═════ Texte fourni

CHAPITRE XV
LA LEÇON DE CHOSES
La leçon de choses est la leçon par excellence, parce qu’elle est
intimement liée à l’acquisition de la langue maternelle et à la culture de tous
les sens. – La mère ne donne pas de leçon
à son petit enfant. – Une règle absolue pour la leçon de choses. – La leçon de
choses doit être graduée ; ce qui convient aux grands ne convient pas aux
petits. – En quoi consiste le talent de l’instituteur. – Ce que l’enfant doit
savoir. – La vie de l’école est une leçon de choses ininterrompue, si la
directrice sait s’y prendre. – Comment elle doit préparer sa leçon quand elle en fait une. – Résumé.
Ce qui est, dans l’école maternelle comme dans la famille,
la leçon par excellence, c’est la leçon
de choses. C’est la leçon par excellence, parce qu’elle est intimement liée
à l’acquisition de la langue maternelle et à la culture de tous les sens. L’enfant
prend des leçons de choses dès le berceau. Grâce à la curiosité de ses yeux
avides de voir, de ses doigts avides de toucher, de ses narines avides de
sentir, de ses oreilles avides d’entendre, de son palais avide de goûter, les
leçons se succèdent, se multiplient, se lient entre elles et se confondent. Si
la mère peut, grâce à sa culture
intellectuelle, revêtir du mot propre
chaque sensation, chaque idée de l’enfant, si elle peut lui nommer ce qu’il
voit et ce qu’il touche, il se développe dans des conditions excellentes.
Ces notions, elle ne les donne pas à brûle-pourpoint,
sans y être sollicitée ; a-t-on jamais vu une mère intelligente essayant de
faire prononcer à son bébé le nom d’un objet qui n’est pas à la portée de son
regard ? Et, quand il a grandi, qu’il sait parler, l’a-t-on jamais vue l’asseoir
sur une chaise et lui dire : « Bébé, sois bien sage ; mets les mains
au dos ; écoute ce que je vais te dire : voici un objet qui s’appelle un
soufflet, il sert à activer le feu ; on le fait aller comme cela. » Non !
l’enfant s’est emparé du soufflet qui était à sa portée, il l’a tourné,
retourné, il est arrivé à en écarter, à en rapprocher les deux moitiés, il a
recommencé et recommencé encore. La mère intervient alors : C’est le soufflet. « Souffle avec la
bouche, comme le soufflet. » La leçon est donnée, il n’a pas fallu de gradin ni
de table, il n’a pas fallu surtout commencer par faire disparaître toute la
spontanéité de l’enfant, en lui disant : « Sois bien sage, écoute », et c’est
l’enfant lui-même qui a fourni les éléments de sa propre instruction.

══════════
═════ Liste des entrées

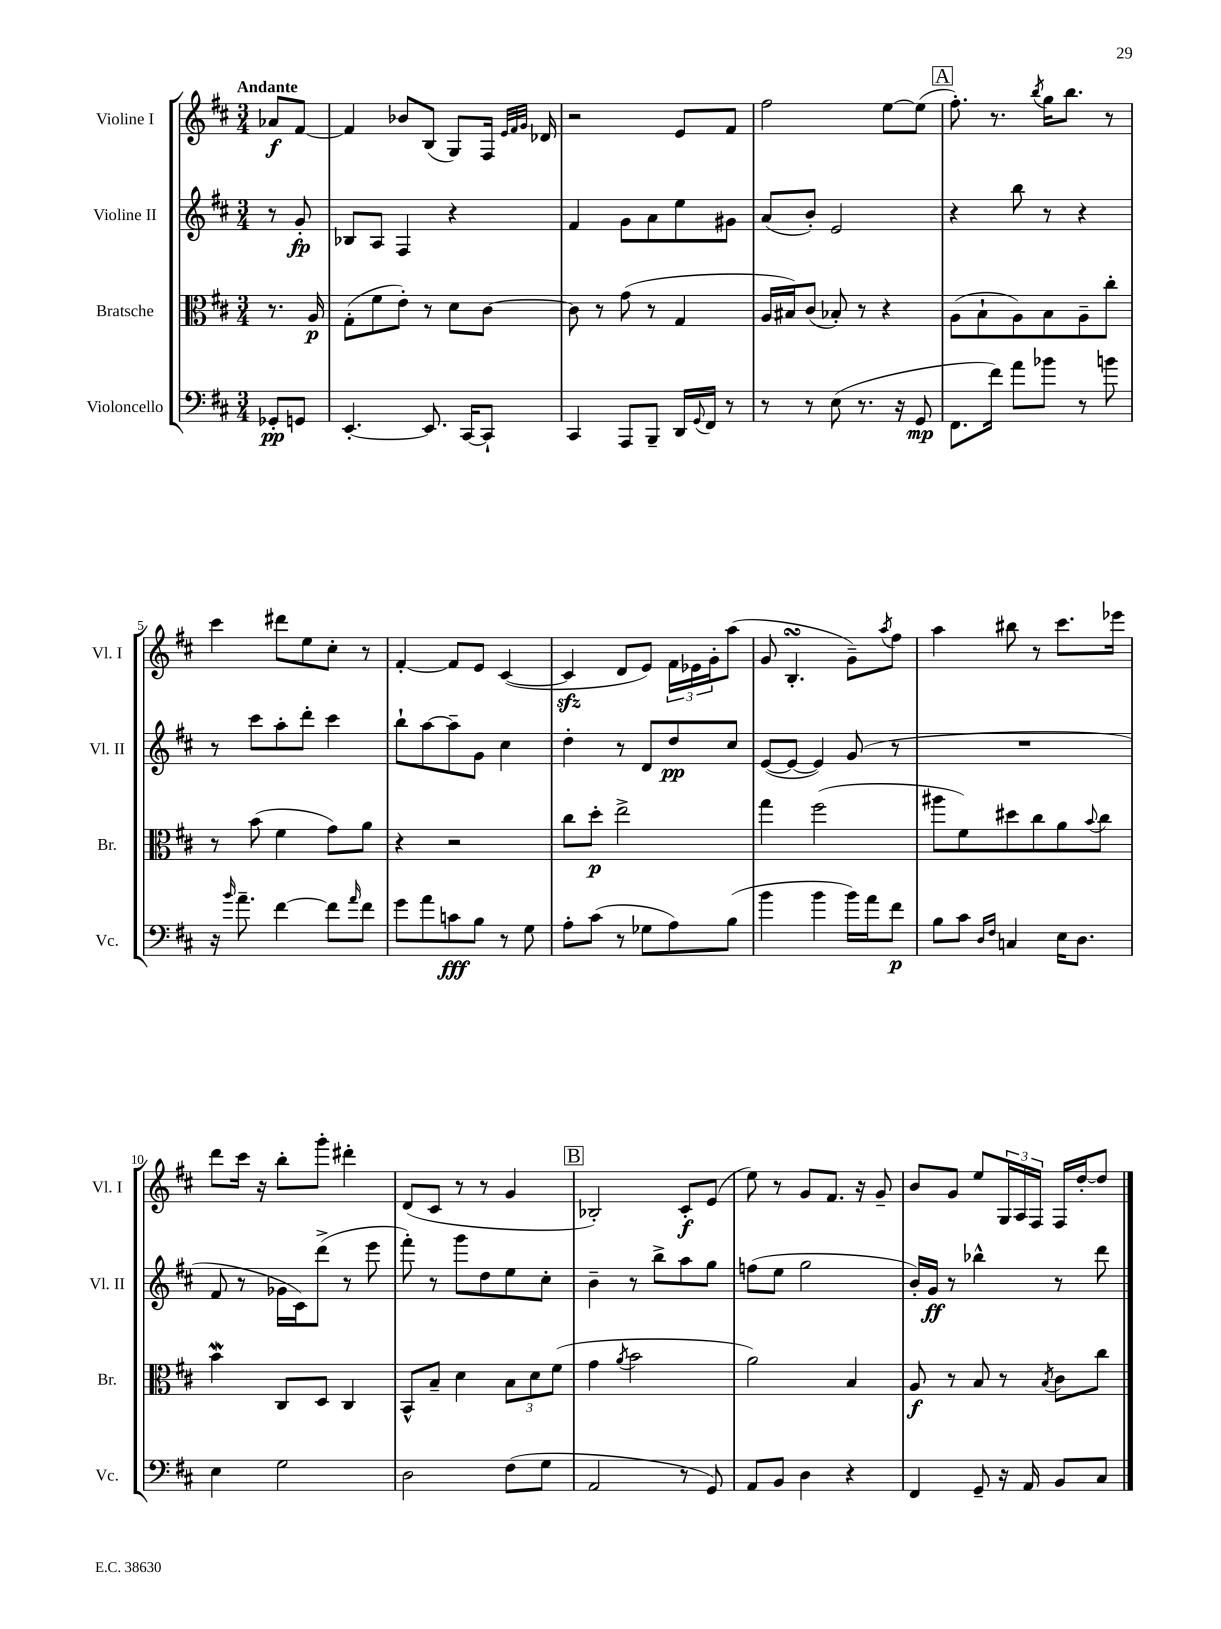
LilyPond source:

<<
\new StaffGroup <<
\new Staff = "s0" \with { instrumentName = "Violine I" shortInstrumentName = "Vl. I" } {
    \clef treble \key d \major \numericTimeSignature \time 3/4 \partial 4 \tempo "Andante"
    aes'8\f fis'8~ |
    fis'4 bes'8 b8( g8) fis16 \grace { e'32 fis'32 g'32 } des'16 |
    r2 e'8 fis'8 |
    fis''2 e''8~ e''8( |
    \mark \markup { \box "A" } fis''8.-.) r8. \acciaccatura { b''8 } g''16 b''8. r8 |
    cis'''4 dis'''8 e''8 cis''8-. r8 |
    fis'4~-. fis'8 e'8 cis'4~( |
    cis'4\sfz d'8 e'8) \tuplet 3/2 { fis'16 ees'16 g'16-. } a''8( |
    g'8 b4.-.\turn g'8--) \acciaccatura { a''8 } fis''8 |
    a''4 bis''8 r8 cis'''8. ees'''16 |
    d'''8 cis'''16 r16 b''8-. g'''8-. dis'''4-. |
    d'8( cis'8 r8 r8 g'4 |
    \mark \markup { \box "B" } bes2-.) cis'8-.\f e'8( |
    e''8) r8 g'8 fis'8. r16 g'8-- |
    b'8 g'8 e''8 \tuplet 3/2 { g16 a16 fis16 } fis16 d''16~-. d''8 \bar "|." |
}
\new Staff = "s1" \with { instrumentName = "Violine II" shortInstrumentName = "Vl. II" } {
    \clef treble \key d \major \numericTimeSignature \time 3/4 \partial 4
    r8 g'8-.\fp |
    bes8 a8 fis4 r4 |
    fis'4 g'8 a'8 e''8 gis'8 |
    a'8( b'8-.) e'2 |
    \mark \markup { \box "A" } r4 b''8 r8 r4 |
    r8 cis'''8 a''8-. d'''8-. cis'''4 |
    b''8-! a''8~ a''8-- g'8 cis''4 |
    d''4-. r8 d'8 d''8\pp cis''8 |
    e'8~( e'8~ e'4) g'8( r8 |
    R2. |
    fis'8 r8 ges'16 cis'16) d'''8->( r8 e'''8 |
    fis'''8-.) r8 g'''8 d''8 e''8 cis''8-. |
    \mark \markup { \box "B" } b'4-- r8 b''8-> a''8 g''8 |
    f''8( e''8 g''2 |
    b'16-.) g'16\ff r8 bes''4-^ r8 d'''8 \bar "|." |
}
\new Staff = "s2" \with { instrumentName = "Bratsche" shortInstrumentName = "Br." } {
    \clef alto \key d \major \numericTimeSignature \time 3/4 \partial 4
    r8. a16\p |
    g8-.( fis'8 e'8-.) r8 d'8 cis'8~ |
    cis'8 r8 g'8( r8 g4 |
    a16 bis16) cis'8( bes8-.) r8 r4 |
    \mark \markup { \box "A" } a8( b8-! a8) b8 a8-- cis''8-. |
    r8 b'8( fis'4 g'8) a'8 |
    r4 r2 |
    cis''8 d''8-.\p e''2-> |
    g''4 fis''2( |
    ais''8 fis'8) dis''8 cis''8 a'8 \appoggiatura { b'8 } cis''8 |
    b'4\mordent cis8 d8 cis4 |
    b,8-^ b8-- d'4 \tuplet 3/2 { b8 d'8 fis'8( } |
    \mark \markup { \box "B" } g'4 \acciaccatura { a'8 } b'2 |
    a'2) b4 |
    a8\f r8 b8 r8 \acciaccatura { b8 } cis'8 cis''8 \bar "|." |
}
\new Staff = "s3" \with { instrumentName = "Violoncello" shortInstrumentName = "Vc." } {
    \clef bass \key d \major \numericTimeSignature \time 3/4 \partial 4
    ges,8-.\pp g,8 |
    e,4.~-. e,8. cis,16~ cis,8-! |
    cis,4 a,,8 b,,8-- d,16 \appoggiatura { g,8 } fis,16 r8 |
    r8 r8 e8( r8. r16 g,8\mp |
    \mark \markup { \box "A" } fis,8. fis'16) a'8 bes'8 r8 b'8 |
    r16 \grace { b'16 } a'8.-- fis'4~ fis'8 \grace { a'16 } fis'8 |
    g'8 a'8 c'8\fff b8 r8 g8 |
    a8-. cis'8( r8 ges8 a8) b8( |
    b'4 b'4 b'16) a'16 fis'8\p |
    b8 cis'8 \grace { d16 fis16 } c4 e16 d8. |
    e4 g2 |
    d2 fis8( g8 |
    \mark \markup { \box "B" } a,2 r8 g,8) |
    a,8 b,8 d4 r4 |
    fis,4 g,8-- r16 a,16 b,8 cis8 \bar "|." |
}
>>
>>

══════════

Consigne brève 1 –
Citez le texte sur la leçon de choses depuis « CHAPITRE XV » jusqu'à « une. – Résumé. » inclus.
Consigne brève 2 –
Rédigez la suite du texte sur la leçon de choses, en reprenant après sa dernière phrase.

Résultat 1 –
CHAPITRE XV
LA LEÇON DE CHOSES
La leçon de choses est la leçon par excellence, parce qu’elle est
intimement liée à l’acquisition de la langue maternelle et à la culture de tous
les sens. – La mère ne donne pas de leçon
à son petit enfant. – Une règle absolue pour la leçon de choses. – La leçon de
choses doit être graduée ; ce qui convient aux grands ne convient pas aux
petits. – En quoi consiste le talent de l’instituteur. – Ce que l’enfant doit
savoir. – La vie de l’école est une leçon de choses ininterrompue, si la
directrice sait s’y prendre. – Comment elle doit préparer sa leçon quand elle en fait une. – Résumé.

Résultat 2 –
Règle absolue : l’enfant doit voir la chose sous toutes ses faces, sous tous
ses aspects, le dessus et le dessous, l’intérieur et l’extérieur ; il doit
la voir dans la lumière et dans l’ombre, avec les yeux, mais aussi avec les
doigts, – car il ne voit bien que ce qu’il touche ; – il doit la sentir si
elle a de l’odeur, l’écouter si elle a du son, la goûter si elle a de la saveur.
La leçon que l’enfant a provoquée est, pour lui, la meilleure
; essayons de la lui faire provoquer. En tout cas, amenons-le à la désirer.
Rien de plus facile à l’école. Si, en effet, l’école maternelle est ce que nous
la rêvons, si l’enfant a été autorisé à y apporter le matin l’objet qui l’intéresse,
s’il est libre de ses mouvements au lieu d’être assis, s’il est dans le jardin
au lieu d’être dans le préau, et, par conséquent, dans des conditions
favorables aux découvertes, la directrice doit s’attendre à une infinité de
questions.
Pour les traiter à
fond, il lui faudrait une instruction scientifique que peu de personnes
possèdent, mais on ne lui demande pas de les traiter à fond ; on la prie, au contraire, de ne pas l’essayer, car cette prétention,
– absolument injustifiée d’ailleurs, puisqu’un spécialiste seul est en état de
le faire, – cette prétention est une des erreurs les plus graves de nos écoles
maternelles. La leçon de choses y est pour l’enfant de trois ans la même que
celle de la section des grands ; celle de la section des grands est la même que
celle de l’école primaire ; celle de l’école primaire est, bien souvent aussi,
disproportionnée, si bien qu’il faudrait presque monter jusqu’à la Faculté des
sciences pour y trouver le type de la leçon unique que subissent les étudiants de tout âge, à commencer par
ceux qui ne savent pas parler.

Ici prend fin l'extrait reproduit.